Françoise Sanchez, directrice de l’École Cheval – Excellence Hôtelière.

Françoise Sanchez, directrice de l’École Cheval – Excellence Hôtelière.

Besançon : le Cours Hôtelier renaît de ses cendres sous la houlette de la CCI

Trois ans après sa liquidation judiciaire, le Cours Hôtelier, école de gouvernants, réceptionnistes et majordomes basée à Besançon depuis 1916, rouvrira ses portes en septembre 2026, sous un nouveau nom : l'École Cheval – Excellence Hôtelière. Un projet chapeauté par la Chambre de Commerce et d'Industrie (CCI) Saône-Doubs.

Par - Le 14 janvier 2026.

En septembre 2023, le prestigieux Cours Hôtelier, dit « École Cheval », basé à Besançon, fermait ses portes, faute d'un nombre suffisant de candidats. En mai 2024, le tribunal judiciaire actait la cession de ses actifs à la Chambre de Commerce et d'Industrie Saône-Doubs. « C'est une chance de conserver cette école sur le secteur », estime Jean-Luc Quivogne, président de la CCI, qui affirme vouloir « garder l'ADN du Cours Hôtelier, c'est-à-dire une formation haut de gamme ».

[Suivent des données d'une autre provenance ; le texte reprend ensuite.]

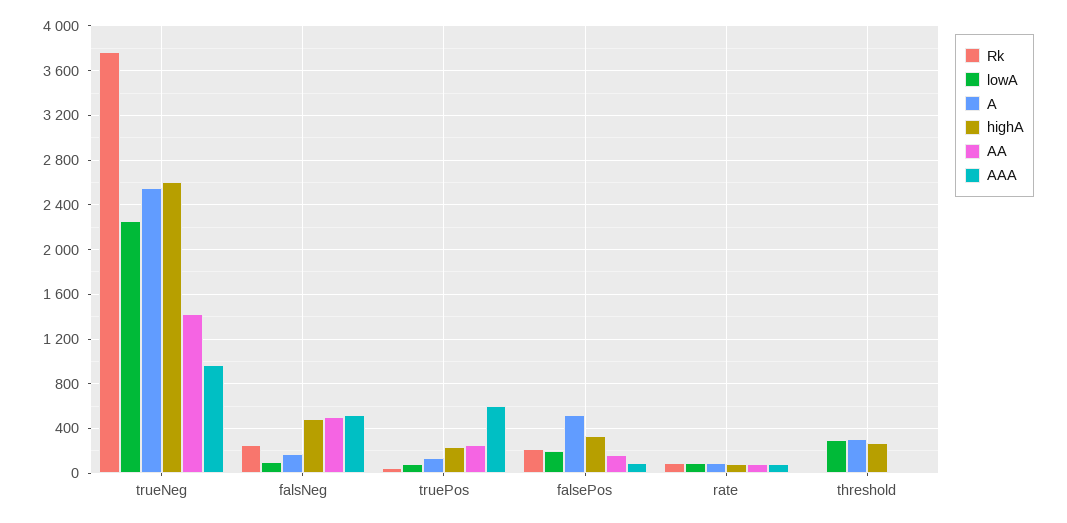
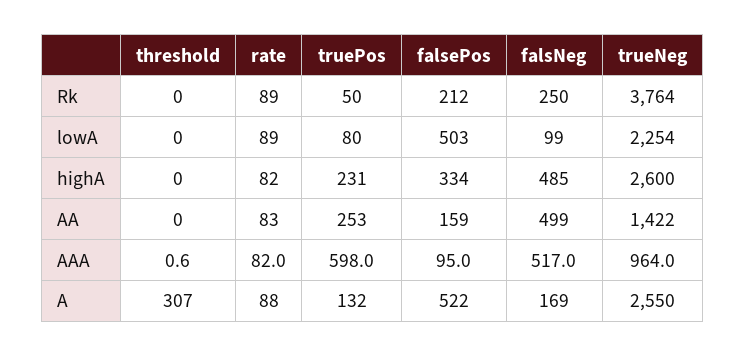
  {
    "Rk": {
      "trueNeg": 3764,
      "falsNeg": 250,
      "truePos": 50,
      "falsePos": 212,
      "rate": 89,
      "threshold": 0
    },
    "lowA": {
      "trueNeg": 2254,
      "falsNeg": 99,
      "truePos": 80,
-     "falsePos": 200,
+     "falsePos": 503,
      "rate": 89,
-     "threshold": 300
+     "threshold": 0
    },
    "A": {
      "trueNeg": 2550,
      "falsNeg": 169,
      "truePos": 132,
      "falsePos": 522,
      "rate": 88,
      "threshold": 307
    },
    "highA": {
      "trueNeg": 2600,
      "falsNeg": 485,
      "truePos": 231,
      "falsePos": 334,
      "rate": 82,
-     "threshold": 300
+     "threshold": 0
    },
    "AA": {
      "trueNeg": 1422,
      "falsNeg": 499,
      "truePos": 253,
      "falsePos": 159,
      "rate": 83,
      "threshold": 0
    },
    "AAA": {
      "trueNeg": 964,
      "falsNeg": 517,
      "truePos": 598,
      "falsePos": 95,
      "rate": 82,
      "threshold": 0.6
    }
  }

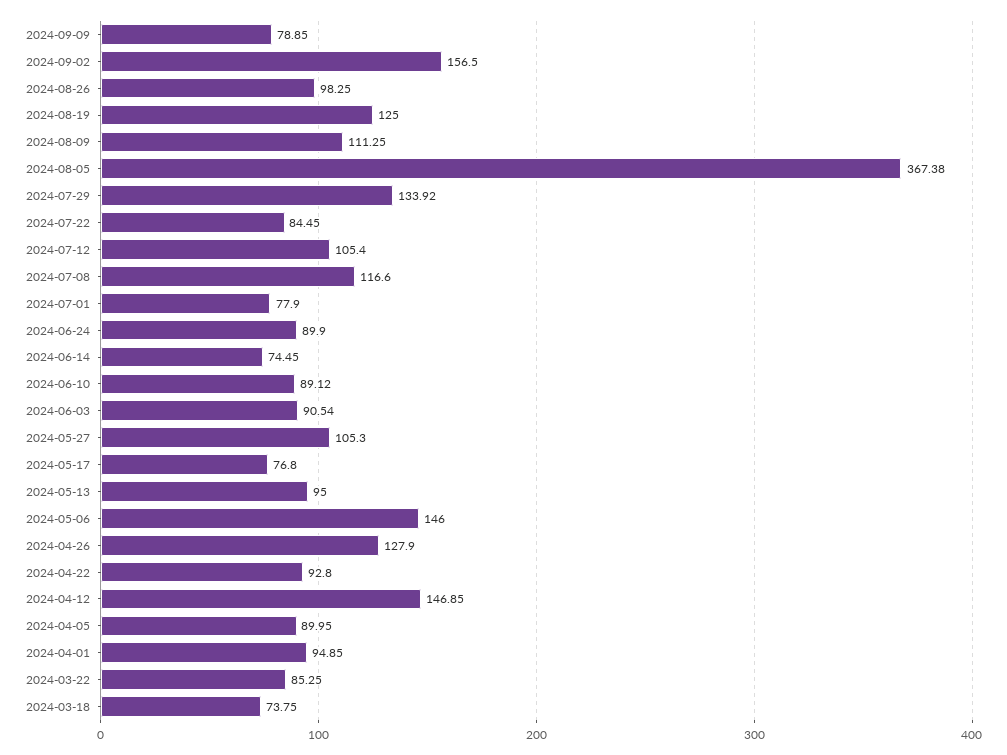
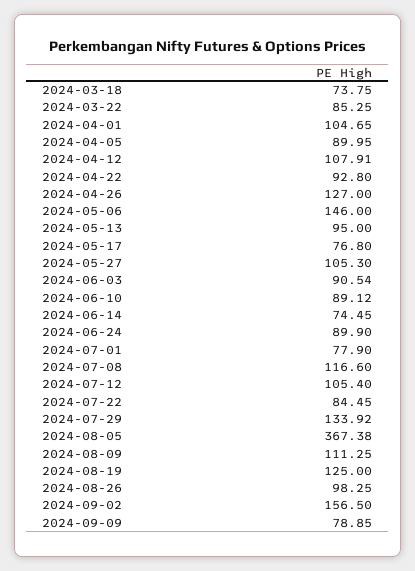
  {
    "2024-09-09": 78.85,
    "2024-09-02": 156.5,
    "2024-08-26": 98.25,
    "2024-08-19": 125,
    "2024-08-09": 111.25,
    "2024-08-05": 367.38,
    "2024-07-29": 133.92,
    "2024-07-22": 84.45,
    "2024-07-12": 105.4,
    "2024-07-08": 116.6,
    "2024-07-01": 77.9,
    "2024-06-24": 89.9,
    "2024-06-14": 74.45,
    "2024-06-10": 89.12,
    "2024-06-03": 90.54,
    "2024-05-27": 105.3,
    "2024-05-17": 76.8,
    "2024-05-13": 95,
    "2024-05-06": 146,
-   "2024-04-26": 127.9,
+   "2024-04-26": 127,
    "2024-04-22": 92.8,
-   "2024-04-12": 146.85,
+   "2024-04-12": 107.91,
    "2024-04-05": 89.95,
-   "2024-04-01": 94.85,
+   "2024-04-01": 104.65,
    "2024-03-22": 85.25,
    "2024-03-18": 73.75
  }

Renouvellement du titre de gouvernant

Pour relancer cette institution, les équipes de la CCI se sont en premier lieu efforcés de renouveler, auprès de France Compétences, le titre de gouvernant, dont la reconnaissance par l'Etat arrivait à son terme en juin 2024. « Nous y avons notamment ajouté des éléments relatifs aux enjeux de RSE, mais également à la gestion des parties communes, ou encore à l'hyper-personnalisation de la prise en charge des clients », résume Françoise Sanchez, désignée directrice de cette nouvelle École Cheval – Excellence Hôtelière (ECEH). Trois blocs de compétences structurent ainsi cette certification, enregistrée comme niveau 4 au RNCP : « réaliser et contrôler l'entretien d'une suite et des parties communes », « gérer un service des étages », et « assurer l'interface avec la clientèle ». L'ECEH est pour l'instant le seul organisme certificateur de ce nouveau titre, qui permet à ses détenteurs de travailler notamment dans des hôtels de luxe ou palaces.

Formation en apprentissage uniquement

Alors que le Cours Hôtelier proposait une formation en voie scolaire avec une période de stages, la CCI a opté pour la voie de l'apprentissage : « Pour des raisons de modèle économique, mais aussi parce que la CCI a l'apprentissage chevillé au corps », justifie Françoise Sanchez. « De cette manière, nous donnons aussi une chance à des jeunes qui n'auraient pas forcément eu les moyens de payer cette formation », ajoute Jean-Luc Quivogne, rappelant que le coût annuel du Cours Hôtelier s'élevait à plus de 12 000 euros. En ce sens, la CCI espère attirer davantage de candidats que l'ancienne structure, d'autant plus que le secteur recrute : « Nous pouvons assurer que ces jeunes auront un job à l'issue de leur formation », assure le président.

Objectif recrutement d'une vingtaine d'apprentis

Les apprentis, recrutés à niveau 3 ou après trois années d'expérience, passeront un an à l'ECEH. Entre 450 et 500 heures de cours sont prévues, ajoutées aux périodes en entreprise. « Le rythme d'alternance n'est pas figé, note Françoise Sanchez, il faudra que nous tenions compte des périodes hautes et basses du secteur. » La directrice rencontre actuellement professionnels et alumni (anciens élèves) du Cours Hôtelier afin de construire plus précisément le programme ainsi que l'équipe pédagogiques, mais aussi d'établir des liens avec de potentiels employeurs. Elle espère recruter « au moins une vingtaine » d'apprentis pour la rentrée 2026.

Déjà reconnu comme centre de formation à travers son Institut Supérieur de l'Apprentissage, la CCI Saône-Doubs, ajoute, avec l'ECEH, une nouvelle unité de formation d'apprentissage à son écosystème.